_To-do list_
**1)** In the forum post on Norway spruce, repeat the passage from "So, I won't" to "and other spruces.", substituting "Cornell University" for "Michigan State University".
**2)** Condense the paragraph of the forum post on Norway spruce that begins "Anyway, Norway spruce is not" into a short bulleted list.
**3)** According to the forum post on Norway spruce, in what kind of soil does the tree not do well?

_Source passage_
--------
Postby gnmcmartin » Mon Apr 17, 2017 8:16 pm

Bob:

  Just a couple of examples I can find immediately:  Knowing Your trees, 1964 edition, says this: "Norway spruce usually begins to deteriorate before reaching 60 feet, and seldom lives more than 100 years."  And this from The guide to Garden Trees and Shrubs, by Norman Taylor: "A ubiquitous second rate evergreen, but not long lived, and becoming straggly with age."  The forester I talked to about HWA said the same kinds of things you are hearing up in MA--that the tree is ugly, are not long lived with stands very early becoming overmature, and are best removed ASAP.

  Of course, some of the prejudice may come from those who object to "exotic" species being grown in the US.  Other people have different "aesthetic" preferences.  One person I talked to--not a tree aficionado, as such--said "I don't like trees with space between the branches."

  Anyway, Norway spruce is not an especially long-lived tree, with a Maximum, in a few cases, of something like 400 years, but reliably 200 plus.  It also CAN become "straggly" in appearance when old when not growing on an appropriate soil. In that regard, although very adaptable generally, it is does not do well in soils low in Magnesium content.  Also, some strains are less appropriate than others for the climates where they are planted.

  So, I won't say that there has been no basis at all for the negative "press" that NS has received.  But, a big problem is that a tree's "reputation," and NS has long had a bad one in some quarters, influences how one sees a tree. Michael Dirr wrote his description of NS as he did originally, even though he spent a lot of time at Michigan State University, where the campus is full of wonderful specimens, which he readily admitted in our conversation. For a long time, I myself was influenced by what I had read. Of course, another factor, perhaps in part motivating Dirr's original account in his book, is a preference for other trees and other spruces.
--------
_Supplied records_
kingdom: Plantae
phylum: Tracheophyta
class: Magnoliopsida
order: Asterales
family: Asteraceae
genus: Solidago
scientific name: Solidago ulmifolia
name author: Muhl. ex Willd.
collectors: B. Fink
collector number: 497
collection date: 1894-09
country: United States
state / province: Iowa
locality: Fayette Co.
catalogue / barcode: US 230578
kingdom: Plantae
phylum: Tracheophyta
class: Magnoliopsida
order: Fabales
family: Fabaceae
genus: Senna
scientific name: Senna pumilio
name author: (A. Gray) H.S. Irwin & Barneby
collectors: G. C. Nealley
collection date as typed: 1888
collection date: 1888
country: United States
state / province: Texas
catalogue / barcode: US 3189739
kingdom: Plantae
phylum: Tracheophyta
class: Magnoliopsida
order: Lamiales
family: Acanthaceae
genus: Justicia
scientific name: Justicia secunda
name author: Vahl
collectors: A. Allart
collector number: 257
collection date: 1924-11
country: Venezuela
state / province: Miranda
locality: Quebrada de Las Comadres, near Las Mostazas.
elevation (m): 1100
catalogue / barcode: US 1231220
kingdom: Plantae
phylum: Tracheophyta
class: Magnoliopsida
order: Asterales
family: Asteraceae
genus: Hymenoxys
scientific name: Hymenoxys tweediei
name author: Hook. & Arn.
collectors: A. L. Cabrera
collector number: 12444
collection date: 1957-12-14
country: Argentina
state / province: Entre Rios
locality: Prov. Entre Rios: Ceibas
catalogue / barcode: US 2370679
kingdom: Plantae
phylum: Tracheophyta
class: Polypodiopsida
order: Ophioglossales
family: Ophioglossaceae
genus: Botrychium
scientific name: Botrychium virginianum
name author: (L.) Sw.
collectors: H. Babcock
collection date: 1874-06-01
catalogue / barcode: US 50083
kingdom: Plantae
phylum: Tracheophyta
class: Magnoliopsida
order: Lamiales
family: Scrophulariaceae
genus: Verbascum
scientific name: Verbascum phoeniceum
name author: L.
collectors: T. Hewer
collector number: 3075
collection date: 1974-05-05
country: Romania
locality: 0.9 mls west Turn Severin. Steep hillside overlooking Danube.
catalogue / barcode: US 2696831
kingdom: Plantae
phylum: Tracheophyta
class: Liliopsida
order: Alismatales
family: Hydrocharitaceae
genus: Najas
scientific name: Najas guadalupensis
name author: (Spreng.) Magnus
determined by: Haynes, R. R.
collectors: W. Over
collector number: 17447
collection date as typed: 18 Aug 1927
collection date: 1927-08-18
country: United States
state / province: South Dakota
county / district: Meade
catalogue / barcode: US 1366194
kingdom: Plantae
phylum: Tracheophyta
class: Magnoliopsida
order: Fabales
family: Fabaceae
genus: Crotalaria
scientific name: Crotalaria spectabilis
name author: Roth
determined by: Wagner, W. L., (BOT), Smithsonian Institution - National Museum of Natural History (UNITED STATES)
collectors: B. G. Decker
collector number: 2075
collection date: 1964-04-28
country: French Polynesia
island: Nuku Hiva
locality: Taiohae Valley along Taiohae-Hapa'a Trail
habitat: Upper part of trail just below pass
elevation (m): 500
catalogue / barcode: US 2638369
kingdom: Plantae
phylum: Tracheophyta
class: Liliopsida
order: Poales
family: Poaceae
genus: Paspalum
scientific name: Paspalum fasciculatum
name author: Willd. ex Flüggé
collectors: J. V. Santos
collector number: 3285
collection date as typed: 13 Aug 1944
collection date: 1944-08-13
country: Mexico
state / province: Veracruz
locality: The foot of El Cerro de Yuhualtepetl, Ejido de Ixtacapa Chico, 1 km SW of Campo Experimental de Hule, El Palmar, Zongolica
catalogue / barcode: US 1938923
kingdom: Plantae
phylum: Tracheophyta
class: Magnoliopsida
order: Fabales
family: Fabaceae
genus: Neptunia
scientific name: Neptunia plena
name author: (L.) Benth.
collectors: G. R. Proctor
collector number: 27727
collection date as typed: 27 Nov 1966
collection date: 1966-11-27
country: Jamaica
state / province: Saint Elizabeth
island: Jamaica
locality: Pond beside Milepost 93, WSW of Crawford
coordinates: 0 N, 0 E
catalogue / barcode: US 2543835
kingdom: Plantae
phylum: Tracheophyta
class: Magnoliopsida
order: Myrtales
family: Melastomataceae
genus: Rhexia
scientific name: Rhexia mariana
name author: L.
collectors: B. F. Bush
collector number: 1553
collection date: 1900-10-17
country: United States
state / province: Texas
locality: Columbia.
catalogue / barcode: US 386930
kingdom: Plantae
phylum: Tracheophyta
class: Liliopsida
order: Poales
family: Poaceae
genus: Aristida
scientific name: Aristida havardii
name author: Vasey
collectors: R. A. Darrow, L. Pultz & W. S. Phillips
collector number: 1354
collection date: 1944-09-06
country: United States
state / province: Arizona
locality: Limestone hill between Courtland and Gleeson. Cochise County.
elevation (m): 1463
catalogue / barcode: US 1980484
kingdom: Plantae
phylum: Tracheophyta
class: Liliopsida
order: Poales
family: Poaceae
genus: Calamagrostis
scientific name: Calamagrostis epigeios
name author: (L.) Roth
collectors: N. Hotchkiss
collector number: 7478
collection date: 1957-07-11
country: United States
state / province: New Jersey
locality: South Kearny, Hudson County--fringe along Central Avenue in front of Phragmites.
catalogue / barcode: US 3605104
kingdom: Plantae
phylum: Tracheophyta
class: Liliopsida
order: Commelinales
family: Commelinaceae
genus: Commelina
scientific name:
--------
_Per-task answers_
**1)**
So, I won't say that there has been no basis at all for the negative "press" that NS has received.  But, a big problem is that a tree's "reputation," and NS has long had a bad one in some quarters, influences how one sees a tree. Michael Dirr wrote his description of NS as he did originally, even though he spent a lot of time at Cornell University, where the campus is full of wonderful specimens, which he readily admitted in our conversation. For a long time, I myself was influenced by what I had read. Of course, another factor, perhaps in part motivating Dirr's original account in his book, is a preference for other trees and other spruces.

**2)**
- Norway spruce is not especially long-lived: it reliably reaches 200-plus years, with a maximum of around 400 in a few cases.
- When old, it can look "straggly" if it is not growing on an appropriate soil.
- Though generally very adaptable, it does poorly in soils low in magnesium.
- Some strains suit the climates where they are planted less well than others.

**3)** Soils low in magnesium.